Cooking rutabaga puree: the classic
In addition to a kilo of rutabaga, for our first recipe you also need 20 grams of butter, a clove of garlic and onion, 250 milliliters of meat broth, a bunch of parsley, two tablespoons of cornstarch soup, a cup of fresh cream, as well as salt, pepper and nutmeg.
- First, peel the rutabaga. Don’t throw away the leaves, you’ll need them later. Then cut the tuber into cubes or slices.
- Next, sauté the onion and diced garlic clove in the butter, then add the rutabaga.
- Add the beef broth. Let the rutabaga steam until cooked through and add the finely chopped rutabaga leaves after about 15 minutes.
- After about 25 minutes, drain the kohlrabi and mix with the parsley. Use the parsley without the stems.
While cooking, add the butter and crème fraîche and season with salt, pepper, and nutmeg.
- If the puree is too runny, mix the cornstarch with a little water and thicken the kohlrabi puree with it.
Vegetarian and vegan variations.
The recipe from the previous chapter can also be easily modified to make it vegetarian or vegan.
- For the vegetarian version, simply replace the beef broth from our previous recipe with a vegetable broth and you can enjoy pure vegetarian.

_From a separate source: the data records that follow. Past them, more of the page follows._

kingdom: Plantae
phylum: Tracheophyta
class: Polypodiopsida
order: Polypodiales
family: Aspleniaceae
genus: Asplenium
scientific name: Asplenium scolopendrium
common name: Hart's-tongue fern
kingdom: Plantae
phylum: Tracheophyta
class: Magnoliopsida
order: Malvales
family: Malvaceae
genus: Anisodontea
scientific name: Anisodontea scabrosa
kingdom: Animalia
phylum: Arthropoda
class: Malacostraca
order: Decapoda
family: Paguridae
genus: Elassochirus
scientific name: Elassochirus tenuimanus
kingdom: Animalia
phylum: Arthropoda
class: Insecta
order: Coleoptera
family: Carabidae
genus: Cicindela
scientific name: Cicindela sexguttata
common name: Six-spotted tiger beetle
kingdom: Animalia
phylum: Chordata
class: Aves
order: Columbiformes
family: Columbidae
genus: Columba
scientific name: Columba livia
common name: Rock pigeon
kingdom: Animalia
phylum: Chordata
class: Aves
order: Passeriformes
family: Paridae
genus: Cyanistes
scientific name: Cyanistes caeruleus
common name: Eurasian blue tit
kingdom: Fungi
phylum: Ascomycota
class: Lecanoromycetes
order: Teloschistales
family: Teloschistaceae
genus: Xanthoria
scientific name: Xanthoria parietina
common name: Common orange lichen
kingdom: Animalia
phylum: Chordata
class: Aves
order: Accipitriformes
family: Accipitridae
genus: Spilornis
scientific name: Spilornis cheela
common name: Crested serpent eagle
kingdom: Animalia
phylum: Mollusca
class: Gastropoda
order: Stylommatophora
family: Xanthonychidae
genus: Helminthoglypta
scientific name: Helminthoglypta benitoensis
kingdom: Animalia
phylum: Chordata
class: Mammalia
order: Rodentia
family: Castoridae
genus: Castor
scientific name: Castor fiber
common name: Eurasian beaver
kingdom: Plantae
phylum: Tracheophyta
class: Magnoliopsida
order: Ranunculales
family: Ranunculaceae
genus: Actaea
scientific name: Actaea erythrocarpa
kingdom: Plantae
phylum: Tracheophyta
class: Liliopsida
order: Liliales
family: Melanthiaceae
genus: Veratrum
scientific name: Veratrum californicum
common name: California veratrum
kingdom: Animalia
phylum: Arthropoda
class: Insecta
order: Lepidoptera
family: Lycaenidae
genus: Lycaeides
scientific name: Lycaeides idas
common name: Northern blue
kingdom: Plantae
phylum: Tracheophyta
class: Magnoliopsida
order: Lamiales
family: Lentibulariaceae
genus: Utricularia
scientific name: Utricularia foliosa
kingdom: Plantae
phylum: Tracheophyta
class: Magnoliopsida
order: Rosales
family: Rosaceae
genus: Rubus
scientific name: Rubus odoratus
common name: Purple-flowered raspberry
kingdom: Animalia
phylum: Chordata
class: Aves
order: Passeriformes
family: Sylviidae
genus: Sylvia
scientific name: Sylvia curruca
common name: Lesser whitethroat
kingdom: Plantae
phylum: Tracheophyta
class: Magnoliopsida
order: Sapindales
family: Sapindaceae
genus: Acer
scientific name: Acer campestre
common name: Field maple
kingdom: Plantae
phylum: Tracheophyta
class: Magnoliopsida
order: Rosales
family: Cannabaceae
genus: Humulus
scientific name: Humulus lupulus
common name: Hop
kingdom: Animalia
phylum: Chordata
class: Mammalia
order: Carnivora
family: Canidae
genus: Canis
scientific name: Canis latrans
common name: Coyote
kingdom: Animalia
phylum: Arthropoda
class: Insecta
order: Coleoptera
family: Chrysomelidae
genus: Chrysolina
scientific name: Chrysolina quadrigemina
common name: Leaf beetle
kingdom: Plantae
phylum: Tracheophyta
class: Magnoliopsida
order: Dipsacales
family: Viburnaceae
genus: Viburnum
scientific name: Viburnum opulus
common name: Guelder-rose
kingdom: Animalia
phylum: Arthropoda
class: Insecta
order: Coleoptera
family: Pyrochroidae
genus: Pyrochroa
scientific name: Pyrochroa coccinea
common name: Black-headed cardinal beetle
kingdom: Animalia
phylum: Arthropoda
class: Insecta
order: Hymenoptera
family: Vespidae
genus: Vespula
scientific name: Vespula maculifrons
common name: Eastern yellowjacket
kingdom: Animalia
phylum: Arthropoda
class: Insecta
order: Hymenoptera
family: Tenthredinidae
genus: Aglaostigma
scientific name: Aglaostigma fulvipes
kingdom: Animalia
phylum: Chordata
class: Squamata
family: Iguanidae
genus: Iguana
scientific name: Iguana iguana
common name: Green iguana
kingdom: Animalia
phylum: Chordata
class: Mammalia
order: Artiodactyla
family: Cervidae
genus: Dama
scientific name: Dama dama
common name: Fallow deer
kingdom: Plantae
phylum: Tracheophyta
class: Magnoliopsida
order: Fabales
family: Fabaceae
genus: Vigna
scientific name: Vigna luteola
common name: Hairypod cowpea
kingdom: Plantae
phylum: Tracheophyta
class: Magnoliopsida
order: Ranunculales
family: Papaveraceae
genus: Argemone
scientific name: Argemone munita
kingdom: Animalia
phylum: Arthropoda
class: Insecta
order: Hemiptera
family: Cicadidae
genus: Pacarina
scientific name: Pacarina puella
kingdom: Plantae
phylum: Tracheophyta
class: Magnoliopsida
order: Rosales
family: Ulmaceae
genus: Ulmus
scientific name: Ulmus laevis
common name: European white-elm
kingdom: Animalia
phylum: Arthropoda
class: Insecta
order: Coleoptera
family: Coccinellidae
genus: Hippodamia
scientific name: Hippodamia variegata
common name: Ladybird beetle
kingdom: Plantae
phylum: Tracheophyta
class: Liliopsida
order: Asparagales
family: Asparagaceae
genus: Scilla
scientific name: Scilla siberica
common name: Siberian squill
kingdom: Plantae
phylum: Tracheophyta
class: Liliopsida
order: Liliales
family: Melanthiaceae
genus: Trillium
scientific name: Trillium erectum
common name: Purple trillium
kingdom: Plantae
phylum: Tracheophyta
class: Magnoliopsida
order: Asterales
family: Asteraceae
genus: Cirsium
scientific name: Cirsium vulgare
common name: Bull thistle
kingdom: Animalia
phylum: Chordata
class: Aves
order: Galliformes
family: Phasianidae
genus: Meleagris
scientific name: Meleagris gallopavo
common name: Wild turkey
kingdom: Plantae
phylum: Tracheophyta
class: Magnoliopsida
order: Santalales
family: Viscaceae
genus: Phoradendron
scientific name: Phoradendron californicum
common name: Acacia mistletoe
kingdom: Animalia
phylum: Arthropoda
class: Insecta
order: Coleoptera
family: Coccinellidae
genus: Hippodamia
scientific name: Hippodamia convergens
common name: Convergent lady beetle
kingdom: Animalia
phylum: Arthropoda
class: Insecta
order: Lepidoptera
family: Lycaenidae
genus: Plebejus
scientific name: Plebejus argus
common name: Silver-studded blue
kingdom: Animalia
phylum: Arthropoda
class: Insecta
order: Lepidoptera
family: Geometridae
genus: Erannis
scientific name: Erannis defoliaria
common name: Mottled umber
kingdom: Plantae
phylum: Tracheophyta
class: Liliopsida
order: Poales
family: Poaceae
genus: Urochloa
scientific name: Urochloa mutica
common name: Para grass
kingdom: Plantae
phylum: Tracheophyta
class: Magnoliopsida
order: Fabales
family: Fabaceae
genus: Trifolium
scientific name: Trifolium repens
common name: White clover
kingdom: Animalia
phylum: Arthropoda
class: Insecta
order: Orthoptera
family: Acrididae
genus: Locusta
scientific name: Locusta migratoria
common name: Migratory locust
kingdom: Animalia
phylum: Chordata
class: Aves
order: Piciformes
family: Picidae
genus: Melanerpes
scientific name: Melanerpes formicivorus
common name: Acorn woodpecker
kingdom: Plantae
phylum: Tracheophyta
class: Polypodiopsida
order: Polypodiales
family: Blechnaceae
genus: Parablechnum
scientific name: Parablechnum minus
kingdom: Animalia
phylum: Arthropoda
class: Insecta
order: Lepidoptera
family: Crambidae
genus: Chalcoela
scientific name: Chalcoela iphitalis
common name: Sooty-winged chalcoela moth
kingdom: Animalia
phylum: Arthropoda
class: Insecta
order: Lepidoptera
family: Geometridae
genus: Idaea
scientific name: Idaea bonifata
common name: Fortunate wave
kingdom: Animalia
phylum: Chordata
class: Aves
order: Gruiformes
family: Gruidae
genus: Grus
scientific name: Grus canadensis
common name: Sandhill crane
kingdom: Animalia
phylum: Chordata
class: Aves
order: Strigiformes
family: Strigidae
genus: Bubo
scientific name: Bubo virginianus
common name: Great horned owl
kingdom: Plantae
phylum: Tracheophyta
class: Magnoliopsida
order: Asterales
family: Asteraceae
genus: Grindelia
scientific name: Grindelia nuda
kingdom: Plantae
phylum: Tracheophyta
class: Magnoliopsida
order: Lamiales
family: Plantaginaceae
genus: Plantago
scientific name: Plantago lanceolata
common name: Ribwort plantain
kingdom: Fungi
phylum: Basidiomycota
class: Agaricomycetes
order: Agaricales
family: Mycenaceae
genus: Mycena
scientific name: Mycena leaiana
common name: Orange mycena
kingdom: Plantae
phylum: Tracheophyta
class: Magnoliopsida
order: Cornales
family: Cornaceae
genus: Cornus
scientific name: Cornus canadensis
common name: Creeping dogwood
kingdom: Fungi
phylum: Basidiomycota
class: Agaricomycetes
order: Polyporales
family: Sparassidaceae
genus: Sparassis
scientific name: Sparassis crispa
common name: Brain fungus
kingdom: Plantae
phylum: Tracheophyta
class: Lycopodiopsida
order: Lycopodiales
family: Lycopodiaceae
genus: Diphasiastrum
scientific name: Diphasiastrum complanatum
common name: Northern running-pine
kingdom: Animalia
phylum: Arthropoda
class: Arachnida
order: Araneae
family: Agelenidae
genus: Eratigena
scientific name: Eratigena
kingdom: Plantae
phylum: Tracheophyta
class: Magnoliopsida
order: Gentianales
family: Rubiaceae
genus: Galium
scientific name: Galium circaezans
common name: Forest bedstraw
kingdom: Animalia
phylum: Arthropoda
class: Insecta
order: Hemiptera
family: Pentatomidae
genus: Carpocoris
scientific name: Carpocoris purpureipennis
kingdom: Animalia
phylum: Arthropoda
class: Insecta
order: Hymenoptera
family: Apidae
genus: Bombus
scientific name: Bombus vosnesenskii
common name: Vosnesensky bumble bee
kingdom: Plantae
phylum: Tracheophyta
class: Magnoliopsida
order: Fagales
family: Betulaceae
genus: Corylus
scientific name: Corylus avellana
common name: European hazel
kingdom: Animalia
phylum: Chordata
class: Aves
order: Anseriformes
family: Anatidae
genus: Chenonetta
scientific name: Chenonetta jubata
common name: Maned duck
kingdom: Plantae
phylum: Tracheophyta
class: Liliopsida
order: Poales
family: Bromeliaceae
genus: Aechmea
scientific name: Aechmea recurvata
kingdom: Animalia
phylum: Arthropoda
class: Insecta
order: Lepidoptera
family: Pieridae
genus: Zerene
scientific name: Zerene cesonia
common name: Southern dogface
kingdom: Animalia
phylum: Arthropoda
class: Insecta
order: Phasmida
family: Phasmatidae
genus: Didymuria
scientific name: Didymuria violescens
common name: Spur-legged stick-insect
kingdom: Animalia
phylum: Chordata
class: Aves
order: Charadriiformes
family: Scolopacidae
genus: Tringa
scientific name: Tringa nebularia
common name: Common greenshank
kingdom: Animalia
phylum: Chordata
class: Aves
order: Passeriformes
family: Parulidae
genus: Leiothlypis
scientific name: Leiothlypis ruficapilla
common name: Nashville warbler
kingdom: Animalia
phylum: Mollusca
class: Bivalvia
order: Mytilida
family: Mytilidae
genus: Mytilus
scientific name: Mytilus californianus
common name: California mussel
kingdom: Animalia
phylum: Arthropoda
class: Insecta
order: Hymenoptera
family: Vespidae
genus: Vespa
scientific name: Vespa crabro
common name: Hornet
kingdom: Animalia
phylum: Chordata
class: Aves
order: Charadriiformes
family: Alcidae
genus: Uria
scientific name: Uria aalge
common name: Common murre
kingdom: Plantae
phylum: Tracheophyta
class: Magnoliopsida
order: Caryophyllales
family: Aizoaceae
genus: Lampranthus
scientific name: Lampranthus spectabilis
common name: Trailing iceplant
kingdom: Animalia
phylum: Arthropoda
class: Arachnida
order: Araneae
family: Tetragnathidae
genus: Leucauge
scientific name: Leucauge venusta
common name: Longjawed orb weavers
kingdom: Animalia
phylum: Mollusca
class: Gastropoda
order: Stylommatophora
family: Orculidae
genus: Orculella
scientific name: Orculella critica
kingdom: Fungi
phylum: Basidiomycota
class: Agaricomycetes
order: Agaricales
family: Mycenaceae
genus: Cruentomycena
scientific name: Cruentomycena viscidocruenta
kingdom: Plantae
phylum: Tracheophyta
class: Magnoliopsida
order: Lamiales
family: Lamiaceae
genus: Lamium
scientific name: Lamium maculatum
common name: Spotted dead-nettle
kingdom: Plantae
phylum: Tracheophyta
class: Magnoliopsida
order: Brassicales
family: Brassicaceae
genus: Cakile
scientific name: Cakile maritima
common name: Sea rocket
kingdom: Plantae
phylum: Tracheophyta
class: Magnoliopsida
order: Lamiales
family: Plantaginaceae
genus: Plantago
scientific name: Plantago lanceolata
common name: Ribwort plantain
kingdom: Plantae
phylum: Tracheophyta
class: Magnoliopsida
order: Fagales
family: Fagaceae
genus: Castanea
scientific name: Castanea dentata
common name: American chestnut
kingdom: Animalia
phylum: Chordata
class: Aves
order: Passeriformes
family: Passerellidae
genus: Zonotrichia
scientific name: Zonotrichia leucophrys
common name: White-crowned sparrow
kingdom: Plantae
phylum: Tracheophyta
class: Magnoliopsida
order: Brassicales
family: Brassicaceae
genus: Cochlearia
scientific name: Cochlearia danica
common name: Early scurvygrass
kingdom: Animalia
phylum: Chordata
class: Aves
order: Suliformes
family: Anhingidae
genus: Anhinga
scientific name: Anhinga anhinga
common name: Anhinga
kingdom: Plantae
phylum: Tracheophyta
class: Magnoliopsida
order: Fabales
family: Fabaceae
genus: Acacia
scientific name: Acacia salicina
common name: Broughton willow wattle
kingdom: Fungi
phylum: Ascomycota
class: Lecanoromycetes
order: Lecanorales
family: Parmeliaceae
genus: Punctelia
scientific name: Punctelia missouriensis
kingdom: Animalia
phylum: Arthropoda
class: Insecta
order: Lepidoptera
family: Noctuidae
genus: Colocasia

- If you want to make the vegan puree, you should also substitute the butter and crème fraîche in addition to the beef broth.
- Margarine is recommended over butter as it is mostly vegan. Several manufacturers also offer vegan butter.
- Instead of crème fraîche, you can use vegan creams for cooking, or you can make your own vegan crème fraîche.
- To do this, mix 130 grams of cashew nuts soaked in water, 125 ml of water, a little lemon juice and white wine vinegar, and season with a little salt. Add the vegan crème fraîche to your rutabaga purée to complete the recipe.